TO-DO ITEM: Excluding any images, copy all of the lines below precisely as written.
- Opening Delimiter -
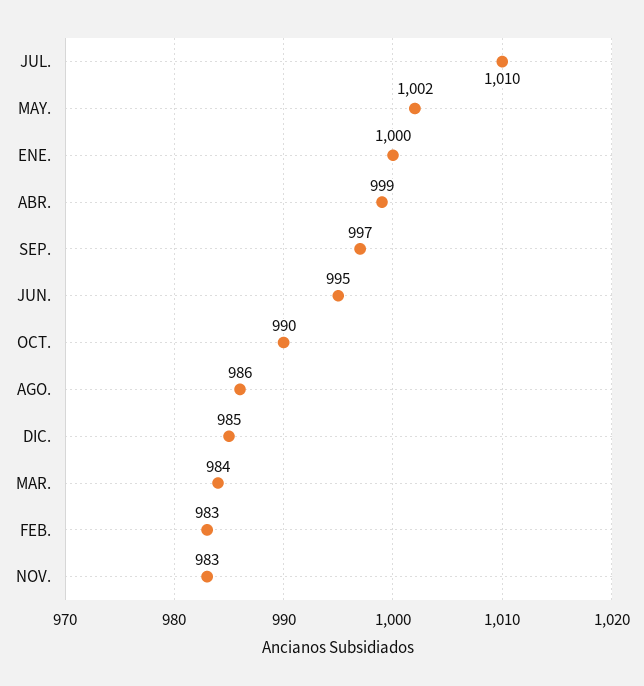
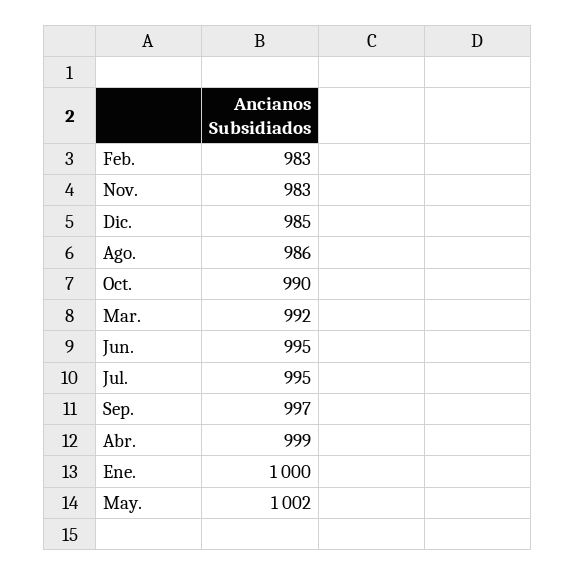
  {
-   "JUL.": 1010,
+   "JUL.": 995,
    "MAY.": 1002,
    "ENE.": 1000,
    "ABR.": 999,
    "SEP.": 997,
    "JUN.": 995,
    "OCT.": 990,
    "AGO.": 986,
    "DIC.": 985,
-   "MAR.": 984,
+   "MAR.": 992,
    "FEB.": 983,
    "NOV.": 983
  }

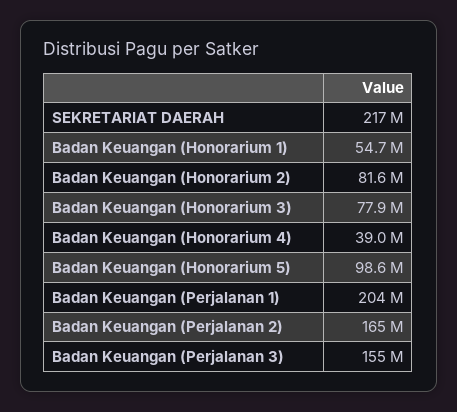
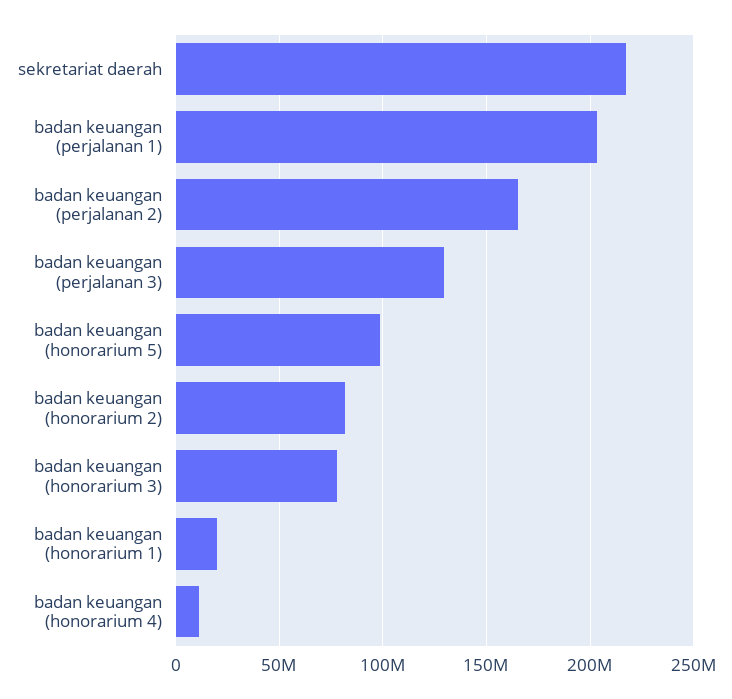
  {
    "SEKRETARIAT DAERAH": 217000000,
-   "Badan Keuangan (Honorarium 1)": 54700000,
+   "Badan Keuangan (Honorarium 1)": 20000000,
    "Badan Keuangan (Honorarium 2)": 81600000,
    "Badan Keuangan (Honorarium 3)": 77900000,
-   "Badan Keuangan (Honorarium 4)": 39000000,
+   "Badan Keuangan (Honorarium 4)": 10000000,
    "Badan Keuangan (Honorarium 5)": 98600000,
    "Badan Keuangan (Perjalanan 1)": 204000000,
    "Badan Keuangan (Perjalanan 2)": 165000000,
-   "Badan Keuangan (Perjalanan 3)": 155000000
+   "Badan Keuangan (Perjalanan 3)": 130000000
  }

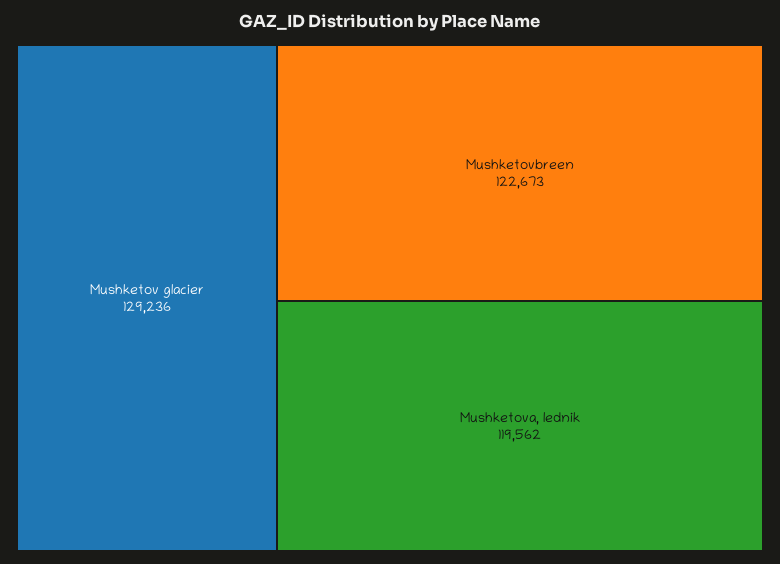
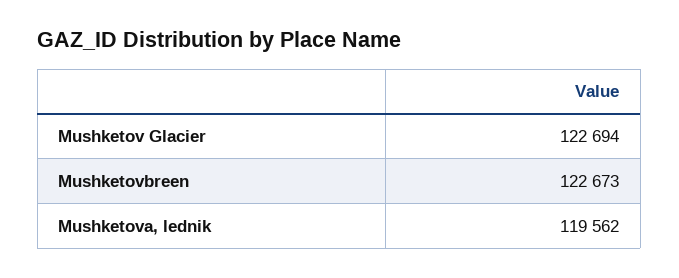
  {
-   "Mushketov glacier": 129236,
+   "Mushketov glacier": 122694,
    "Mushketovbreen": 122673,
    "Mushketova, lednik": 119562
  }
- Closing Delimiter -
SOLUTION TO THIS EXERCISE:
  {
-   "JUL.": 1010,
+   "JUL.": 995,
    "MAY.": 1002,
    "ENE.": 1000,
    "ABR.": 999,
    "SEP.": 997,
    "JUN.": 995,
    "OCT.": 990,
    "AGO.": 986,
    "DIC.": 985,
-   "MAR.": 984,
+   "MAR.": 992,
    "FEB.": 983,
    "NOV.": 983
  }

  {
    "SEKRETARIAT DAERAH": 217000000,
-   "Badan Keuangan (Honorarium 1)": 54700000,
+   "Badan Keuangan (Honorarium 1)": 20000000,
    "Badan Keuangan (Honorarium 2)": 81600000,
    "Badan Keuangan (Honorarium 3)": 77900000,
-   "Badan Keuangan (Honorarium 4)": 39000000,
+   "Badan Keuangan (Honorarium 4)": 10000000,
    "Badan Keuangan (Honorarium 5)": 98600000,
    "Badan Keuangan (Perjalanan 1)": 204000000,
    "Badan Keuangan (Perjalanan 2)": 165000000,
-   "Badan Keuangan (Perjalanan 3)": 155000000
+   "Badan Keuangan (Perjalanan 3)": 130000000
  }

  {
-   "Mushketov glacier": 129236,
+   "Mushketov glacier": 122694,
    "Mushketovbreen": 122673,
    "Mushketova, lednik": 119562
  }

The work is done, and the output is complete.